Llegó el día del viaje, el doce de septiembre, y todas estábamos muy entusiasmadas por aprender nuevas cosas. Nos levantamos muy temprano, demasiado temprano. Subimos al avión, y el vuelo duró aproximadamente nueve horas y cuarenta y cinco minutos. Un taxi nos llevó al hotel de cuatro estrellas en el que nos hospedamos.
Después de registrarnos, salimos a caminar para conocer Costa Rica. Llegamos a una selva donde había una hermosa cascada. El lugar estaba lleno de árboles encantadores y algunas flores fantásticas.

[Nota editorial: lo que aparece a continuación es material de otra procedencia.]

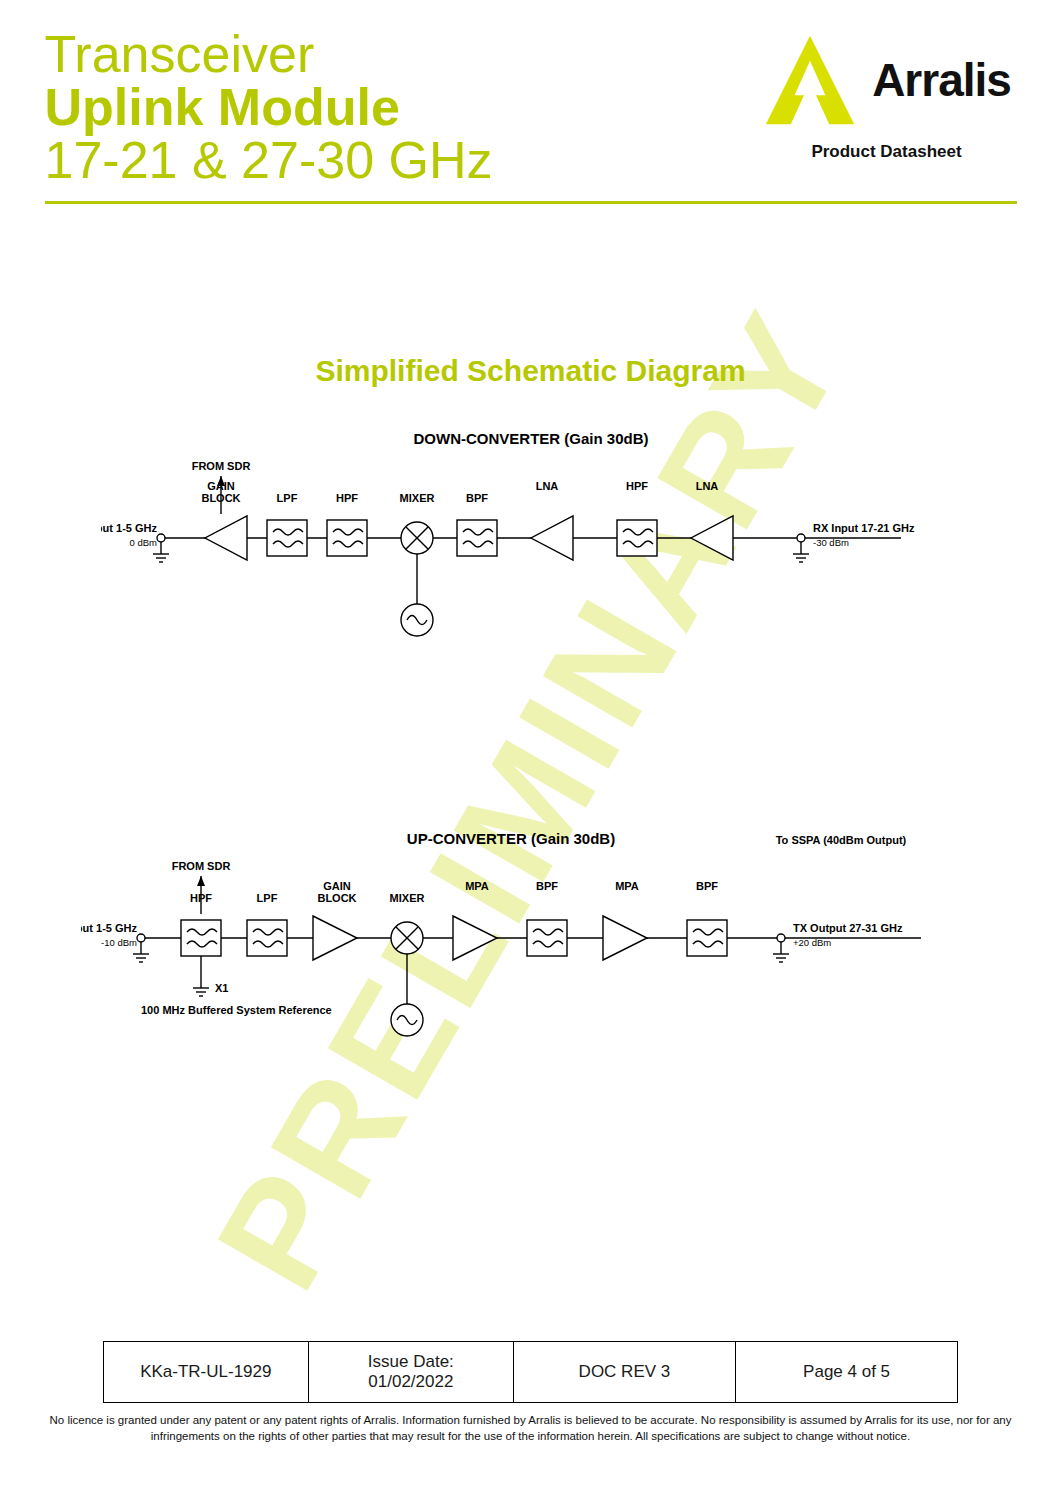Transceiver Uplink Module 17-21 & 27-30 GHz
Arralis
Product Datasheet
PRELIMINARY
Simplified Schematic Diagram
DOWN-CONVERTER (Gain 30dB) FROM SDR IF Input 1-5 GHz 0 dBm GAIN BLOCK LPF HPF MIXER BPF LNA HPF LNA RX Input 17-21 GHz -30 dBm
UP-CONVERTER (Gain 30dB) To SSPA (40dBm Output) FROM SDR IF Input 1-5 GHz -10 dBm HPF LPF GAIN BLOCK MIXER MPA BPF MPA BPF TX Output 27-31 GHz +20 dBm X1 100 MHz Buffered System Reference
| KKa-TR-UL-1929 | Issue Date: 01/02/2022 | DOC REV 3 | Page 4 of 5 |
No licence is granted under any patent or any patent rights of Arralis. Information furnished by Arralis is believed to be accurate. No responsibility is assumed by Arralis for its use, nor for any infringements on the rights of other parties that may result for the use of the information herein. All specifications are subject to change without notice.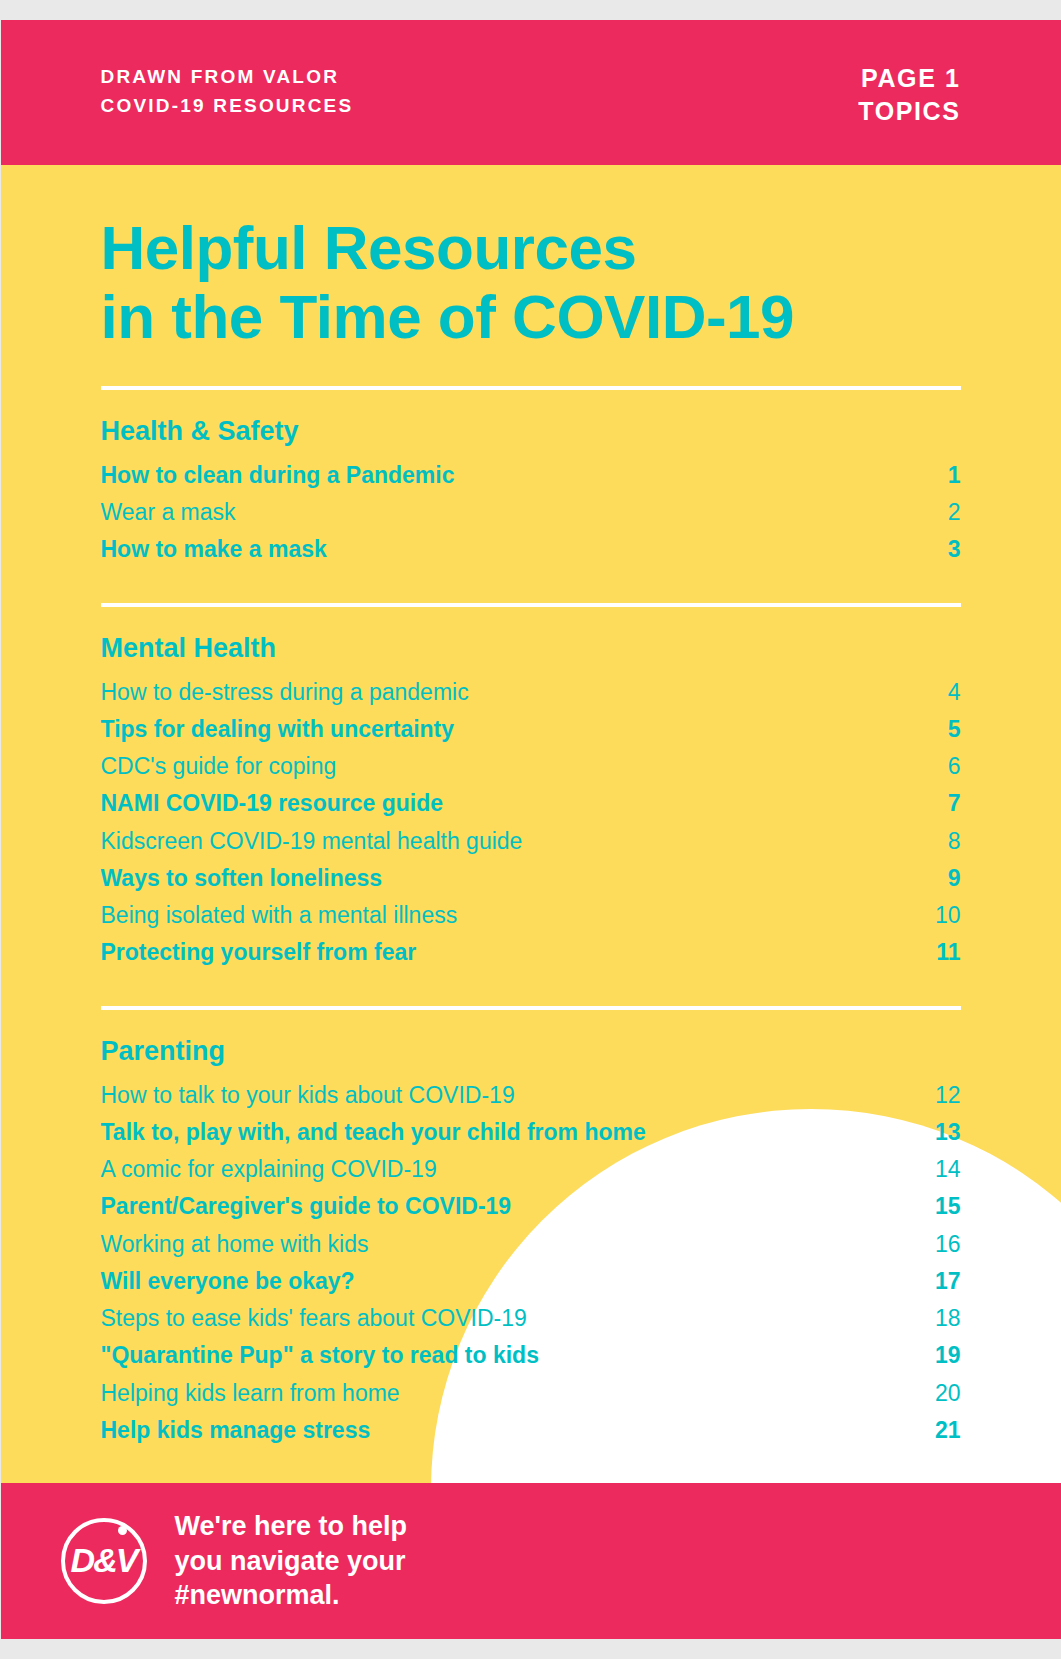Drawn from Valor
COVID-19 Resources
Page 1
Topics
Helpful Resources
in the Time of COVID-19
Health & Safety
How to clean during a Pandemic 1
Wear a mask 2
How to make a mask 3
Mental Health
How to de-stress during a pandemic 4
Tips for dealing with uncertainty 5
CDC's guide for coping 6
NAMI COVID-19 resource guide 7
Kidscreen COVID-19 mental health guide 8
Ways to soften loneliness 9
Being isolated with a mental illness 10
Protecting yourself from fear 11
Parenting
How to talk to your kids about COVID-1912
Talk to, play with, and teach your child from home 13
A comic for explaining COVID-1914
Parent/Caregiver's guide to COVID-1915
Working at home with kids 16
Will everyone be okay?17
Steps to ease kids' fears about COVID-1918
"Quarantine Pup" a story to read to kids 19
Helping kids learn from home 20
Help kids manage stress 21
D&V
We're here to help
you navigate your
#newnormal.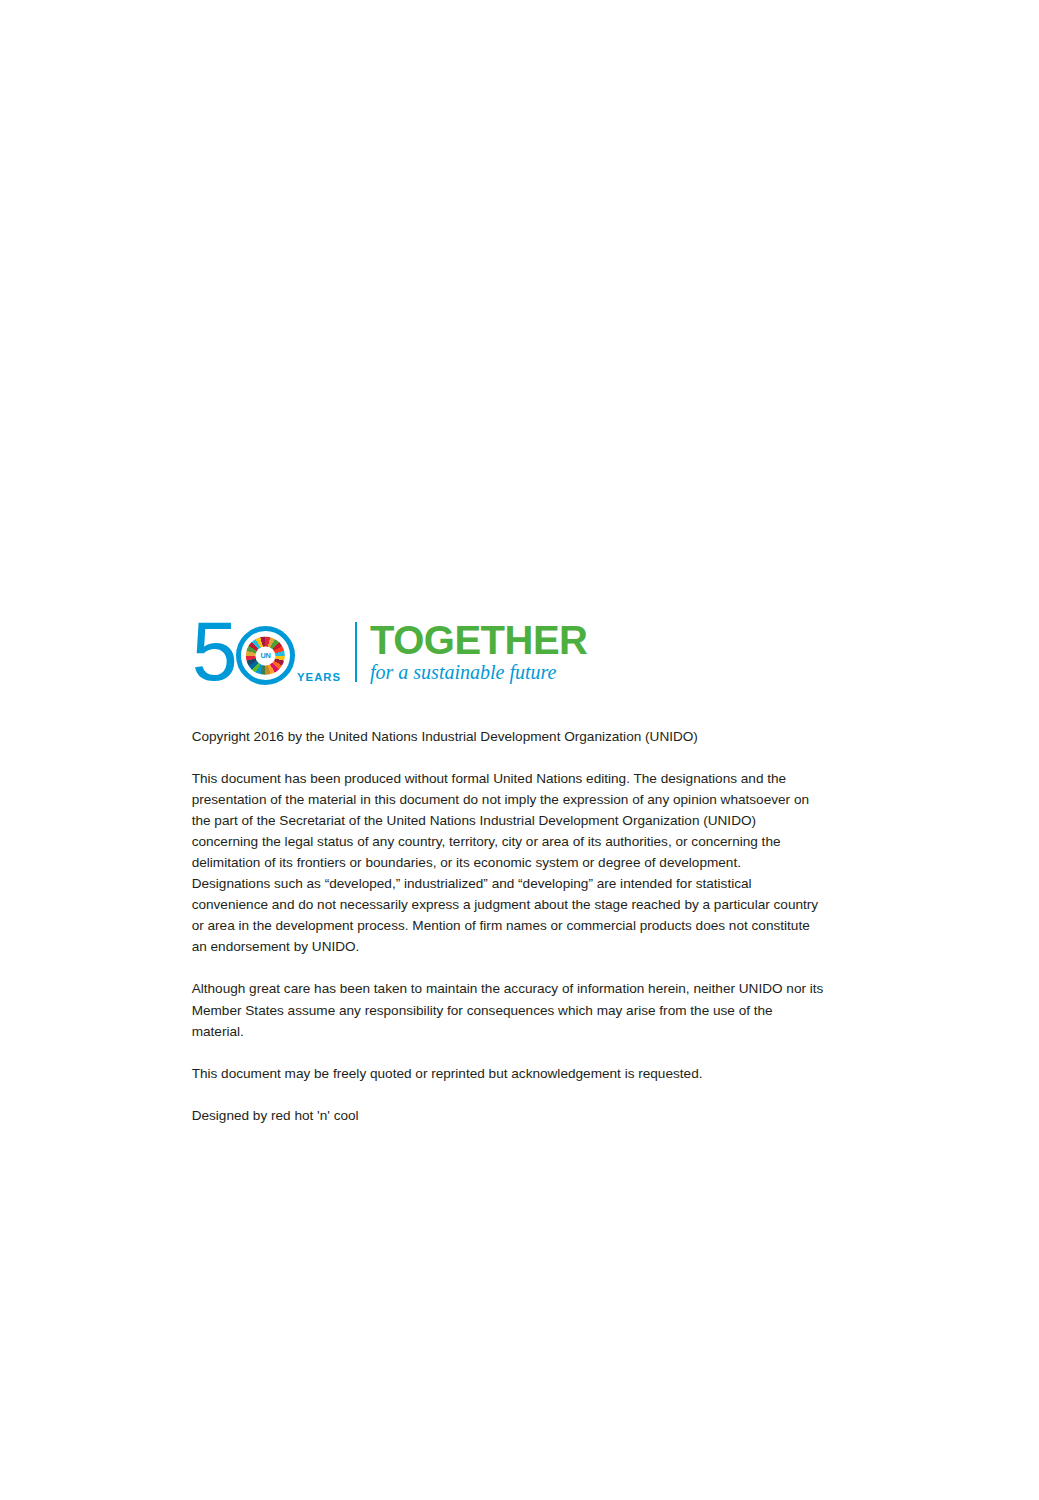5 UN YEARS
TOGETHER
for a sustainable future
Copyright 2016 by the United Nations Industrial Development Organization (UNIDO)
This document has been produced without formal United Nations editing. The designations and the presentation of the material in this document do not imply the expression of any opinion whatsoever on the part of the Secretariat of the United Nations Industrial Development Organization (UNIDO) concerning the legal status of any country, territory, city or area of its authorities, or concerning the delimitation of its frontiers or boundaries, or its economic system or degree of development. Designations such as “developed,” industrialized” and “developing” are intended for statistical convenience and do not necessarily express a judgment about the stage reached by a particular country or area in the development process. Mention of firm names or commercial products does not constitute an endorsement by UNIDO.
Although great care has been taken to maintain the accuracy of information herein, neither UNIDO nor its Member States assume any responsibility for consequences which may arise from the use of the material.
This document may be freely quoted or reprinted but acknowledgement is requested.
Designed by red hot 'n' cool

Kira, Lucila y yo estábamos fascinadas por la bella vista que nos brindaba la divina naturaleza.
En un momento, mientras caminábamos tranquilamente, Kira nos sorprendió a Lucila y a mí al mencionar lo mucho que le gustaría nadar en el agua y tomarse una foto en la cascada. Lucila y yo no estábamos de acuerdo y le dijimos que no era buena idea. Sin embargo, ella hizo caso omiso a nuestro consejo. Se tiró al agua y, de repente, se escuchó un grito. Corrimos a buscarla, y con dificultad la sacamos del agua. Nos dimos cuenta de que se había roto el brazo izquierdo. Se había golpeado contra una piedra de la cascada, lo que le había causado la fractura.
Buscamos un médico, pero no logramos encontrar uno disponible. Una turista que estaba paseando vio la situación y se ofreció a ayudar. Comenzó a envolver su brazo, y al terminar, Kira le agradeció. Después, comenzamos a caminar juntas.
Durante toda la caminata, Kira se quejaba constantemente, y nosotras le recordamos que fue por no hacer caso. La turista nos contó muchas cosas sobre Costa Rica que ni siquiera sabíamos. Nos enseñó que las mujeres allí suelen vestir blusas blancas y faldas largas, acompañadas de trenzas adornadas con flores moradas. Intercambiamos números de teléfono y nos despedimos de ella.
Luego de conocer Costa Rica, debíamos regresar a casa. Fuimos al aeropuerto, subimos al avión y el vuelo de regreso duró aproximadamente ocho horas. Nos quedamos con el recuerdo del brazo roto de Kira y de la amiga que hicimos gracias a ese incidente. Por suerte, Kira nos informó más tarde que había sido atendida por un médico y que debía descansar unos meses hasta que su brazo se recuperara.